(New York, 24 July 2009) – The Global Compact Board, the United Nations’ highest-level advisory body involving business and civil society, met at UN Headquarters in New York today for its first meeting of the year.
Due to his travel schedule, UN Secretary-General Ban Ki-moon, who is also the Board’s chair, was unable to attend the meeting. Deputy Chef de Cabinet Kim Won-soo opened the Board meeting on the Secretary-General’s behalf. In a message read by Mr. Kim, the Secretary-General welcomed new Board members Juan De La Mota (Spain), Charles Holliday (US), Cecilia Ibru (Nigeria), Chey Tae-won (Republic of Korea), Fernando Chico Pardo (Mexico), Jean Rozwadowski (France), and Jamshed Irani (India), who had been appointed earlier this year, bringing the Board to a new total of 24 members.
Noting the Board’s work and progress on human rights, labour and anti-corruption, the Secretary-General asked Board members to intensify their efforts, especially leading up to the third Global Compact Leaders Summit, to be held in June 2010 in New York. He further asked Board members to lend their voice to the UN's Seal the Deal! campaign for a fair, balanced and effective climate agreement in Copenhagen.
Referring to the Global Compact’s integrity measures, a key item on the meeting’s agenda, the Secretary-General expressed his hope that Board members will “ensure that the accountability of the Compact is consistent with its mandate and resources”.

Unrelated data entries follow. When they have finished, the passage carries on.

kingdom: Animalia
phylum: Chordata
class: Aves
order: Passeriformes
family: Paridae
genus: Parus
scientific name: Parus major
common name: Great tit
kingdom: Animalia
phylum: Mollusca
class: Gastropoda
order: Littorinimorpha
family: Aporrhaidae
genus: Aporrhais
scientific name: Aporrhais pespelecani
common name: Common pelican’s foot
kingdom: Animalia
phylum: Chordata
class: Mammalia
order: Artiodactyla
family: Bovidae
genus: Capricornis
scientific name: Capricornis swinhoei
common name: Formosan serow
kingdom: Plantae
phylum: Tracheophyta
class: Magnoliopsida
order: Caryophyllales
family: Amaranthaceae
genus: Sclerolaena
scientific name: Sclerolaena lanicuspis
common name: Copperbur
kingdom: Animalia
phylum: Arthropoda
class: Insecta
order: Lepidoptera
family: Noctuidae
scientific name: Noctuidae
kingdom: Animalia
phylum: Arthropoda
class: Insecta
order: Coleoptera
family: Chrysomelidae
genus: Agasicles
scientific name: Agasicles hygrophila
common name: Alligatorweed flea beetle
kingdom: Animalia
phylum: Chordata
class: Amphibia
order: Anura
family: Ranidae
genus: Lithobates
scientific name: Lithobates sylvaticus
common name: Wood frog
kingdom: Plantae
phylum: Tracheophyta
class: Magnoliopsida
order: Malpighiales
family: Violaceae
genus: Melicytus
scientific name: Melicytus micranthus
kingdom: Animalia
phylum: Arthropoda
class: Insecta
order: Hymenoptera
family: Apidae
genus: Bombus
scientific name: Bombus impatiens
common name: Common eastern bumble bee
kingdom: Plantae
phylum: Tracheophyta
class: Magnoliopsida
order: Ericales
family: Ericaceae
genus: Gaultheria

As part of the day’s comprehensive agenda, Board members agreed on the creation of a new working group on environmental stewardship, to be chaired by DuPont Chairman Chad Holliday. The working group will seek to build on synergies between the Global Compact’s existing engagement platforms on climate change (Caring for Climate) and water (The CEO Water Mandate). The working group also aims to garner further business support for the UN’s climate agenda, especially in the lead-up to the critical UN Climate Change Conference (COP 15) in Copenhagen in December.
Board members also reaffirmed and supported the Global Compact's recent work to define responsible investment in conflict-affected countries. As in the case of Sudan, the Board welcomed efforts to build Local Networks, involving business and civil society, to advance peace and development.
Regarding the Global Compact’s integrity measures, the Board Board confirmed the Global Compact's approaches in promoting transparency, public accountability and dialogue. The initiative's disclosure (Communication on Progress), brand management and dialogue facilitation policies were reviewed in detail and a number of refinements were agreed upon, especially with regard to the promotion of dialogue and the way the initiative supports other initiatives and instruments.